• [Your task] Print the items below word for word, from the first line through the line that contains "What is the greatest value displayed?", including both ends.
○ ○ ○ ○ ○ ○ ○
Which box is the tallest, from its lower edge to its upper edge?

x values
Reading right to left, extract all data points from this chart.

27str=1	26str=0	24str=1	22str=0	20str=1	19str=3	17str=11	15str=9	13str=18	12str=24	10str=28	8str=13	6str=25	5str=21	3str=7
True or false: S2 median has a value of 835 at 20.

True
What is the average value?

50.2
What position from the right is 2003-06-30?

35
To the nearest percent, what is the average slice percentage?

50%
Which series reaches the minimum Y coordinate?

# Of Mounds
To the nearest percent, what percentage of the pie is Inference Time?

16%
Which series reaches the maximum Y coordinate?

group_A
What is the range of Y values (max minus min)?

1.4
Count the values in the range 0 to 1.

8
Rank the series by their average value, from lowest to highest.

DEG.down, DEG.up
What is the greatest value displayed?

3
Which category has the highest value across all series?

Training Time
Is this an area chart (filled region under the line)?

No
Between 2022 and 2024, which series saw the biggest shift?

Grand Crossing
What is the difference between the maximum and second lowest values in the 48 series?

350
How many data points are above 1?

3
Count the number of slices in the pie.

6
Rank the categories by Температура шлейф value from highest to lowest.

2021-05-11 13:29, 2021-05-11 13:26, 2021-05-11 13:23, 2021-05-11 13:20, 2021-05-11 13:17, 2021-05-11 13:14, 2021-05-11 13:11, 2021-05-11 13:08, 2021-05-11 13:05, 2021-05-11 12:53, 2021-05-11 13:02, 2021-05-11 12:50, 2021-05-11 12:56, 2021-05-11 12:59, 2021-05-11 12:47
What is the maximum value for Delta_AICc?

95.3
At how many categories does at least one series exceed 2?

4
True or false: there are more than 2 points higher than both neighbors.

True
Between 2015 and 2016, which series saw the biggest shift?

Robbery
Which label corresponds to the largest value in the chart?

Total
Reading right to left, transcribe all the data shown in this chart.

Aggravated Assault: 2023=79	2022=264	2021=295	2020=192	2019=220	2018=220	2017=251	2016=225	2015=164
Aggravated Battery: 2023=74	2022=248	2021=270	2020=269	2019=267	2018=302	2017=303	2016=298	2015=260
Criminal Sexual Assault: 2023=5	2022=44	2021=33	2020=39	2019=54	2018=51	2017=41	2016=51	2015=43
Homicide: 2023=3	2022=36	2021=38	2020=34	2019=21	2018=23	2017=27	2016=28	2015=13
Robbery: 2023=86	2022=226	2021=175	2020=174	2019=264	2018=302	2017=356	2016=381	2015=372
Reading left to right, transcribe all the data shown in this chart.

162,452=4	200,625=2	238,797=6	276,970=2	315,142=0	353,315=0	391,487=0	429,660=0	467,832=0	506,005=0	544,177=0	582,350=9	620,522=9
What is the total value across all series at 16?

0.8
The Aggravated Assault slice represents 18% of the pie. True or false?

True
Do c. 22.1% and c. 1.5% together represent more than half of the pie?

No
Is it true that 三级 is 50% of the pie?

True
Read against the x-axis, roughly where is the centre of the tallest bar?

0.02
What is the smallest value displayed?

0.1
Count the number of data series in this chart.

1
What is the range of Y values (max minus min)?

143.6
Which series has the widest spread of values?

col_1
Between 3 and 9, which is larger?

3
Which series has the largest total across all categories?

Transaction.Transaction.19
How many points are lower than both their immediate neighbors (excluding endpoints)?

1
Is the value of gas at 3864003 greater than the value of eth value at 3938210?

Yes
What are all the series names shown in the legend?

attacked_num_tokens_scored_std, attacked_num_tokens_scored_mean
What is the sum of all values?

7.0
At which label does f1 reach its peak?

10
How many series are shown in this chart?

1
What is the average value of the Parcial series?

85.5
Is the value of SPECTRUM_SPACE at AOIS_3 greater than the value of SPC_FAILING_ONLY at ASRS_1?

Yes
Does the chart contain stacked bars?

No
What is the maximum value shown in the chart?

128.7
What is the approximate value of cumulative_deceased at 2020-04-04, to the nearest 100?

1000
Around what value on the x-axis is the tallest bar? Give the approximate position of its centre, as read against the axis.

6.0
○ ○ ○ ○ ○ ○ ○
• [Response for this exercise]
Which box is the tallest, from its lower edge to its upper edge?

x values
Reading right to left, extract all data points from this chart.

27str=1	26str=0	24str=1	22str=0	20str=1	19str=3	17str=11	15str=9	13str=18	12str=24	10str=28	8str=13	6str=25	5str=21	3str=7
True or false: S2 median has a value of 835 at 20.

True
What is the average value?

50.2
What position from the right is 2003-06-30?

35
To the nearest percent, what is the average slice percentage?

50%
Which series reaches the minimum Y coordinate?

# Of Mounds
To the nearest percent, what percentage of the pie is Inference Time?

16%
Which series reaches the maximum Y coordinate?

group_A
What is the range of Y values (max minus min)?

1.4
Count the values in the range 0 to 1.

8
Rank the series by their average value, from lowest to highest.

DEG.down, DEG.up
What is the greatest value displayed?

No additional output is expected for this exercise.